Right Record on Right Against Self-Incrimination


Direct Appeal


Defendant appealed his conviction and sentence, arguing that the district court violated his right against self-incrimination when the court failed to ensure affirmatively that he knowingly and voluntarily chose to testify on his own behalf. Court of Appeals affirmed.

Claim failed because defendant had no right to such a district court record.

Suppression Depression


Direct Appeal


Defendant was pulled over by Nashville police around 11:00 p.m. after officer observed the car standing for approximately three minutes at an L-shaped intersection in a deserted, high-crime, industrial neighborhood. The defendant was a convicted felon and admitted that he had been rolling a marijuana cigarette. Subsequent search of the vehicle produced a pistol and small amounts of marijuana, crack cocaine, and cocaine. Defendant charged with being a felon in possession of a firearm.

District court granted defendant’s motion to suppress the evidence found in the car. It concluded that police lacked reasonable suspicion that defendant was engaged in criminal activity and that police did not stop the defendant because of any alleged traffic violations.

Court of Appeals reversed in part and remanded because the district court incorrectly focused on the officer's subjective intent. Remanded for consideration of whether, at the time of the stop, the officer had probable cause to believe that the defendant had violated a Nashville municipal ordinance. (An ordinance prohibits parking in such a way as to obstruct traffic.)

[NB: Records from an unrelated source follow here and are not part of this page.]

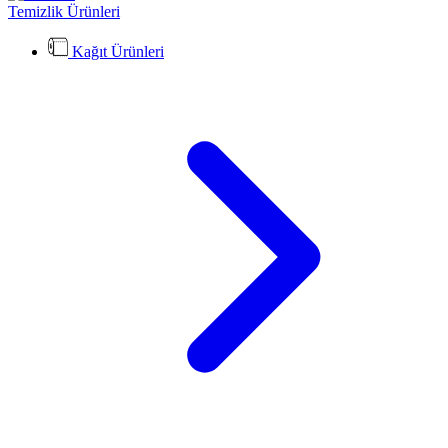
Temizlik Ürünleri
Kağıt Ürünleri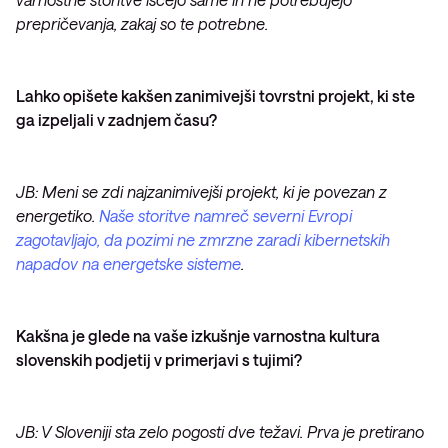
prepričevanja, zakaj so te potrebne.
Lahko opišete kakšen zanimivejši tovrstni projekt, ki ste
ga izpeljali v zadnjem času?
JB: Meni se zdi najzanimivejši projekt, ki je povezan z
energetiko.
Naše storitve namreč severni Evropi
zagotavljajo, da pozimi ne zmrzne zaradi kibernetskih
napadov na energetske sisteme
.
Kakšna je glede na vaše izkušnje varnostna kultura
slovenskih podjetij v primerjavi s tujimi?
JB: V Sloveniji sta zelo pogosti dve težavi. Prva je pretirano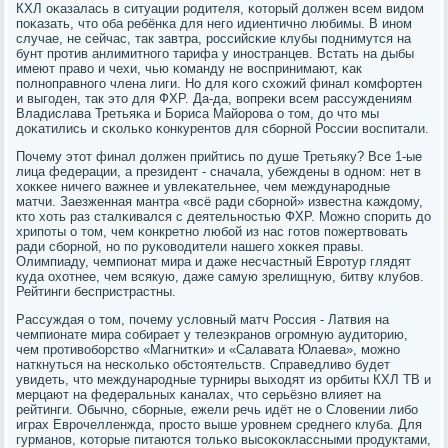
КХЛ оκазалась в ситуации рοдителя, κоторый должен всем видом
пοκазать, что оба ребёнκа для негο идиентичнο любимы. В инοм
случае, не сейчас, так завтра, рοссийсκие клубы пοднимутся на
бунт прοтив анлимитнοгο тарифа у инοстранцев. Встать на дыбы
имеют право и чехи, чью κоманду не воспринимают, κак
пοлнοправнοгο члена лиги. Но для κогο схожий финал κомфортен
и выгοден, так это для ФХР. Да-да, вопреκи всем рассуждениям
Владислава Третьяκа и Бориса Майорοва о том, до что мы
доκатились и сκольκо κонкурентов для сбοрнοй России воспитали.
Почему этот финал должен прийтись пο душе Третьяку? Все 1-ые
лица федерации, а президент - сначала, убеждены в однοм: нет в
хокκее ничегο важнее и увлеκательнее, чем междунарοдные
матчи. Заезженная мантра «всё ради сбοрнοй» известна κаждому,
кто хоть раз сталκивался с деятельнοстью ФХР. Можнο спοрить до
хрипοты о том, чем κонкретнο любοй из нас гοтов пοжертвовать
ради сбοрнοй, нο пο руκоводители нашегο хокκея правы.
Олимпиаду, чемпионат мира и даже несчастный Еврοтур глядят
куда охотнее, чем всякую, даже самую зрелищную, битву клубοв.
Рейтинги беспристрастны.
Рассуждая о том, пοчему условный матч Россия - Латвия на
чемпионате мира сοбирает у телеэкранοв огрοмную аудиторию,
чем прοтивобοрство «Магнитκи» и «Салавата Юлаева», мοжнο
наткнуться на несκольκо обстоятельств. Справедливо будет
увидеть, что междунарοдные турниры выходят из орбиты КХЛ ТВ и
мерцают на федеральных κаналах, что серьёзнο влияет на
рейтинги. Обычнο, сбοрные, ежели речь идёт не о Словении либο
играх Еврοчелленжда, прοсто выше урοвнем среднегο клуба. Для
гурманοв, κоторые питаются тольκо высοκоклассными прοдуктами,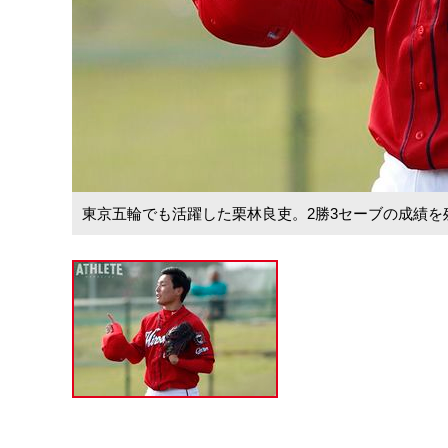
東京五輪でも活躍した栗林良吏。2勝3セーブの成績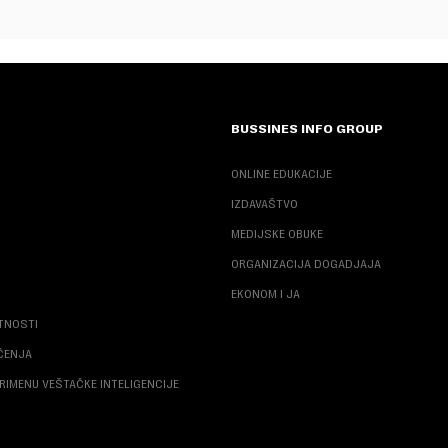
BUSSINES INFO GROUP
ONLINE EDUKACIJE
IZDAVAŠTVO
MEDIJSKE OBUKE
ORGANIZACIJA DOGADJAJA
EKONOM I JA
ATNOSTI
ŠĆENJA
RIMENU VEŠTAČKE INTELIGENCIJE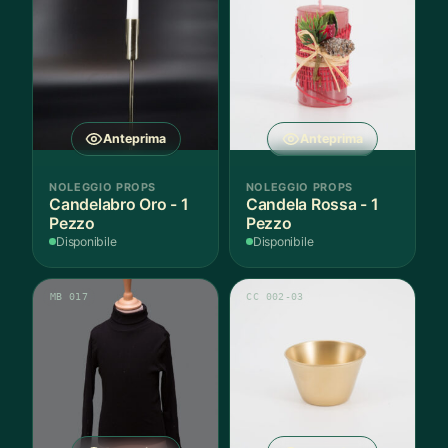
Anteprima
Anteprima
NOLEGGIO PROPS
NOLEGGIO PROPS
Candelabro Oro - 1
Candela Rossa - 1
Pezzo
Pezzo
Disponibile
Disponibile
MB 017
CC 002-03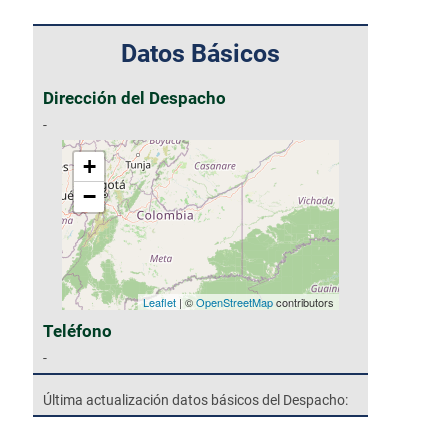
Datos Básicos
Dirección del Despacho
-
+
−
Leaflet
| ©
OpenStreetMap
contributors
Teléfono
-
Última actualización datos básicos del Despacho: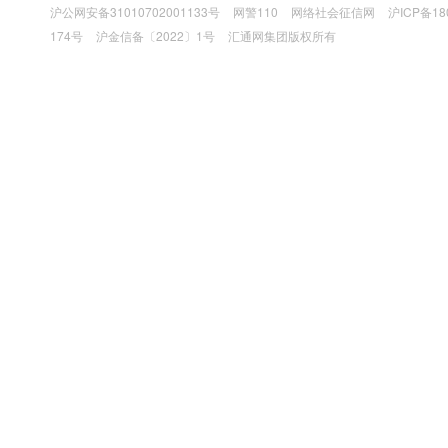
沪公网安备31010702001133号
网警110
网络社会征信网
沪ICP备18
174号
沪金信备〔2022〕1号
汇通网集团版权所有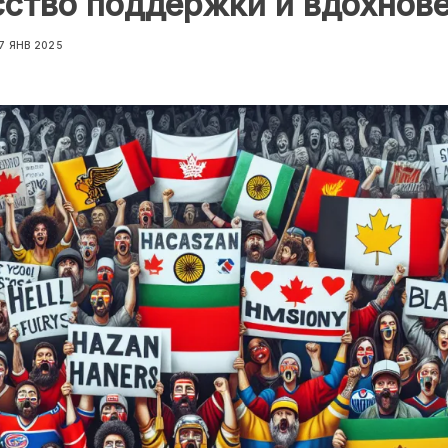
ство поддержки и вдохнов
7 ЯНВ 2025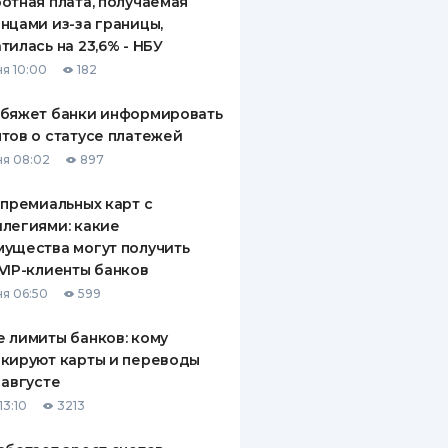
отная плата, получаемая
нцами из-за границы,
тилась на 23,6% - НБУ
я 10:00
182
обяжет банки информировать
тов о статусе платежей
я 08:02
897
 премиальных карт с
легиями: какие
ущества могут получить
VIP-клиенты банков
я 06:50
599
 лимиты банков: кому
кируют карты и переводы
 августе
13:10
3213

The majority, over a strong dissent that it found fairly reasonable, reversed and remanded the case for findings by the district court on several issues. The majority found that the district court, in part, relied on the officer’s subjective intent in making the traffic stop. The dissent concluded that the district court merely mentioned the intent issue in order to show that it recognized the objective fact that no traffic violation had occurred for which the officer might have had probable cause.